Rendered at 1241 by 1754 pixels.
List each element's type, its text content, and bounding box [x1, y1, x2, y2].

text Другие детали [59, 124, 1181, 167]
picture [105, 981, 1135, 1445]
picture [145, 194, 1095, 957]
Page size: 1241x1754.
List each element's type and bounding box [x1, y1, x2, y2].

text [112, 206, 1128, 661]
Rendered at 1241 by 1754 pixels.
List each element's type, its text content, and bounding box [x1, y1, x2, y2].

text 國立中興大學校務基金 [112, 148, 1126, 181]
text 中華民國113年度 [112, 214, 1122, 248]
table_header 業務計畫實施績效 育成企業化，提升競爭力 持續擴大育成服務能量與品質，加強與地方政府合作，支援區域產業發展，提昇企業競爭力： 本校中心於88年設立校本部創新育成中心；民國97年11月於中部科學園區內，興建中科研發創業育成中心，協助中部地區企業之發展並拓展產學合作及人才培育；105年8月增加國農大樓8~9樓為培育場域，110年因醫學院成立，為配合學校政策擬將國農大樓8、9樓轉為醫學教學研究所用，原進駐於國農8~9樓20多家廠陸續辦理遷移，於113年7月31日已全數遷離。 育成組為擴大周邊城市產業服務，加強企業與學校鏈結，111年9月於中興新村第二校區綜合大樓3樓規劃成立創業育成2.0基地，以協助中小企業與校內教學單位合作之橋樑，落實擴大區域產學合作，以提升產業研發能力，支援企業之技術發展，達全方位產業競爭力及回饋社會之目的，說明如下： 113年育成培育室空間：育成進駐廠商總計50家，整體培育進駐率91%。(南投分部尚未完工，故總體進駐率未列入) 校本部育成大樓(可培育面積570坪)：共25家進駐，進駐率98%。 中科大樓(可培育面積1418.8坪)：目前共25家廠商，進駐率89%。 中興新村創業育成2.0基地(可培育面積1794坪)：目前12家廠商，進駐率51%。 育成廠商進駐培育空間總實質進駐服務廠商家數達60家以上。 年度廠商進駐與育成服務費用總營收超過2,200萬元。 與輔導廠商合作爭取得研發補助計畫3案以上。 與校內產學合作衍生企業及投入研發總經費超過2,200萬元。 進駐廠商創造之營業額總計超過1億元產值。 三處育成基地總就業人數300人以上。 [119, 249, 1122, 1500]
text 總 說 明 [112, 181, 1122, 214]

____________________

■ WHAT THE EXERCISE ASKS: Extract the full set of entries word for word.

■ ANSWER TO THIS PROBLEM:
Rendered at 1241 by 1754 pixels.
List each element's type, its text content, and bounding box [x1, y1, x2, y2].

text Другие детали [59, 124, 1181, 167]
picture [105, 981, 1135, 1445]
picture [145, 194, 1095, 957]
Page size: 1241x1754.
List each element's type and bounding box [x1, y1, x2, y2].

text [112, 206, 1128, 661]
Rendered at 1241 by 1754 pixels.
List each element's type, its text content, and bounding box [x1, y1, x2, y2].

text 國立中興大學校務基金 [112, 148, 1126, 181]
text 中華民國113年度 [112, 214, 1122, 248]
table_header 業務計畫實施績效 育成企業化，提升競爭力 持續擴大育成服務能量與品質，加強與地方政府合作，支援區域產業發展，提昇企業競爭力： 本校中心於88年設立校本部創新育成中心；民國97年11月於中部科學園區內，興建中科研發創業育成中心，協助中部地區企業之發展並拓展產學合作及人才培育；105年8月增加國農大樓8~9樓為培育場域，110年因醫學院成立，為配合學校政策擬將國農大樓8、9樓轉為醫學教學研究所用，原進駐於國農8~9樓20多家廠陸續辦理遷移，於113年7月31日已全數遷離。 育成組為擴大周邊城市產業服務，加強企業與學校鏈結，111年9月於中興新村第二校區綜合大樓3樓規劃成立創業育成2.0基地，以協助中小企業與校內教學單位合作之橋樑，落實擴大區域產學合作，以提升產業研發能力，支援企業之技術發展，達全方位產業競爭力及回饋社會之目的，說明如下： 113年育成培育室空間：育成進駐廠商總計50家，整體培育進駐率91%。(南投分部尚未完工，故總體進駐率未列入) 校本部育成大樓(可培育面積570坪)：共25家進駐，進駐率98%。 中科大樓(可培育面積1418.8坪)：目前共25家廠商，進駐率89%。 中興新村創業育成2.0基地(可培育面積1794坪)：目前12家廠商，進駐率51%。 育成廠商進駐培育空間總實質進駐服務廠商家數達60家以上。 年度廠商進駐與育成服務費用總營收超過2,200萬元。 與輔導廠商合作爭取得研發補助計畫3案以上。 與校內產學合作衍生企業及投入研發總經費超過2,200萬元。 進駐廠商創造之營業額總計超過1億元產值。 三處育成基地總就業人數300人以上。 [119, 249, 1122, 1500]
text 總 說 明 [112, 181, 1122, 214]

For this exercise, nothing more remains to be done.